To spot Tammsaare Park, look just ahead for a wide green space filled with tall trees and lampposts lining the broad paths, with benches where people relax and a tall white building rising behind the greenery.
Welcome to Tammsaare Park, Tallinn’s peaceful heart not far from the Old Town-take a breath and listen to the gentle rustle of the leaves and the distant buzz of city life. If you stood here over a hundred years ago, you would have found yourself in the middle of the New Market, a lively covered market that echoed with the shouts of merchants and the clatter of horses pulling carts. The market was demolished in 1944, leaving space for something new-a park, planned in 1947 and finished just a few years later. Imagine local workers transforming this spot from market stalls to a lush oasis of winding paths and forty different kinds of plants all around you.
But Tammsaare Park wasn’t always called by the name you see today. For a time, it was known as "Park of the 16th of October,” to remember a tragic day in 1905 when peaceful demonstrators were shot right here. The echoes of those times seem to whisper among the trees, don’t they? Yet over the decades, the park has changed with the city-it even gained a bit of glamour during the 1980 Moscow Olympics when the Sea Maiden sculpture was placed here, perhaps hoping she’d catch a medal for best pose.

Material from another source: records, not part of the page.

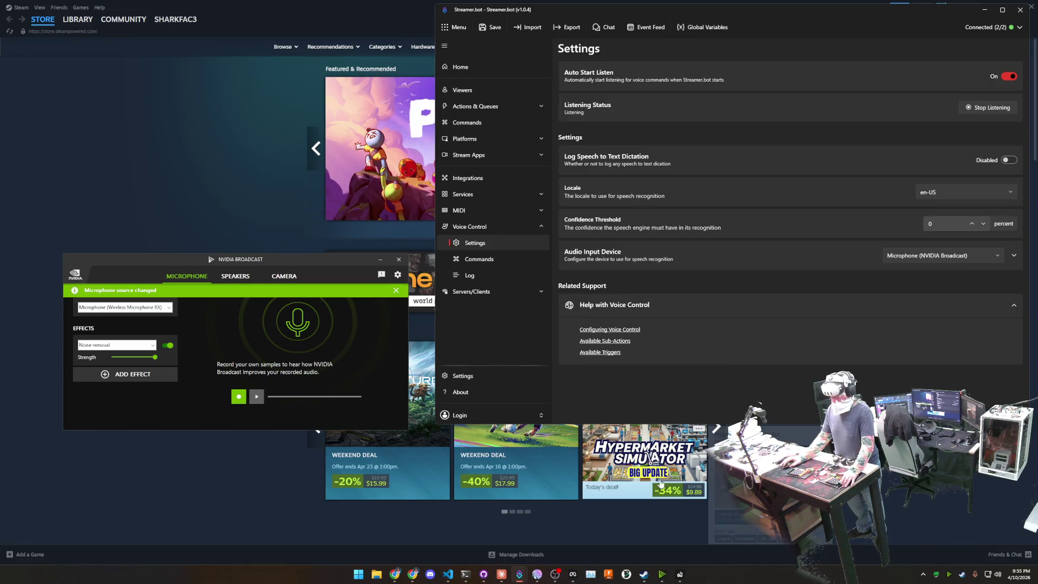
left_click(644, 574)
Go to the Steam Library home and launch The Farmer Was Replaced
mouse_move(70, 16)
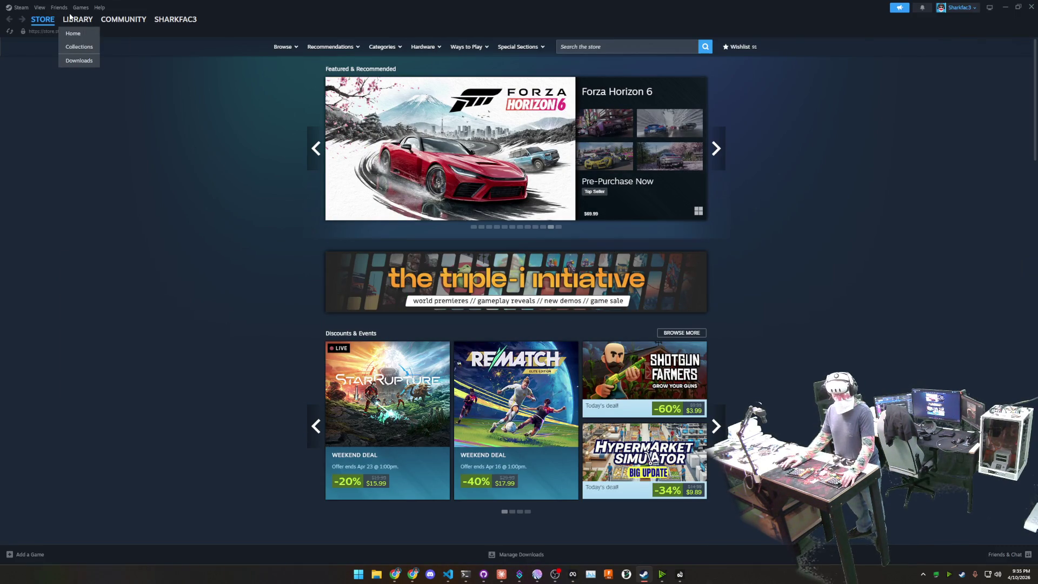
left_click(73, 33)
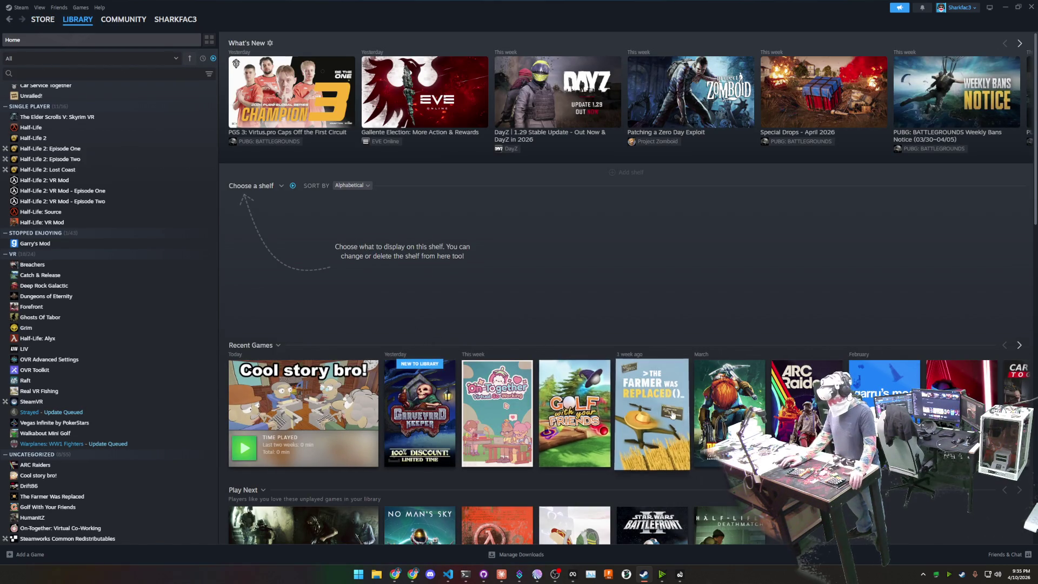
double_click(679, 425)
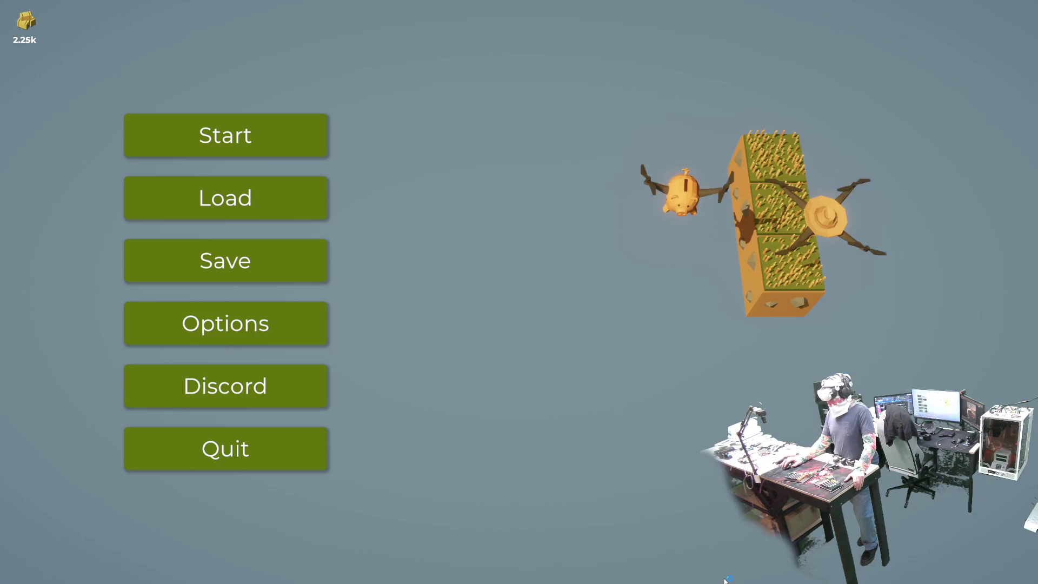
Load the Save0 game from the main menu and start playing
left_click(270, 197)
left_click(379, 192)
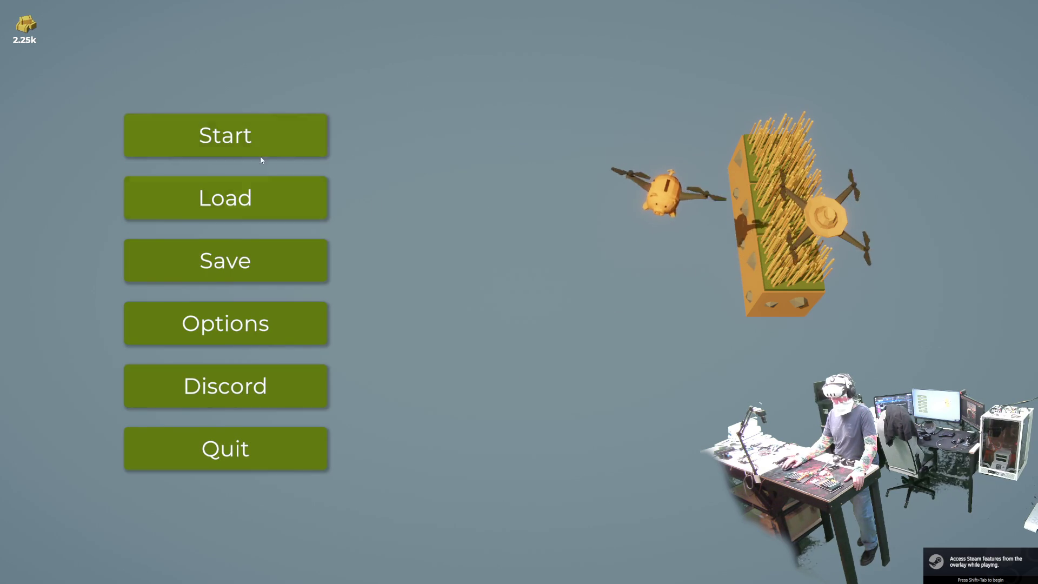
left_click(229, 136)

Wander through and you’ll spot statues and memorials, from a tribute to classic Estonian writer A. H. Tammsaare to the monument for Estonia’s first president, Konstantin Päts. In summer, the air is full of laughter, the aroma of pizza from the café pavilion opened in 2020, and the promise that history is both all around you and somehow beneath your feet. So stroll, munch, and listen-Tammsaare Park is full of stories whether you’re here for the poetry or simply a patch of sunshine!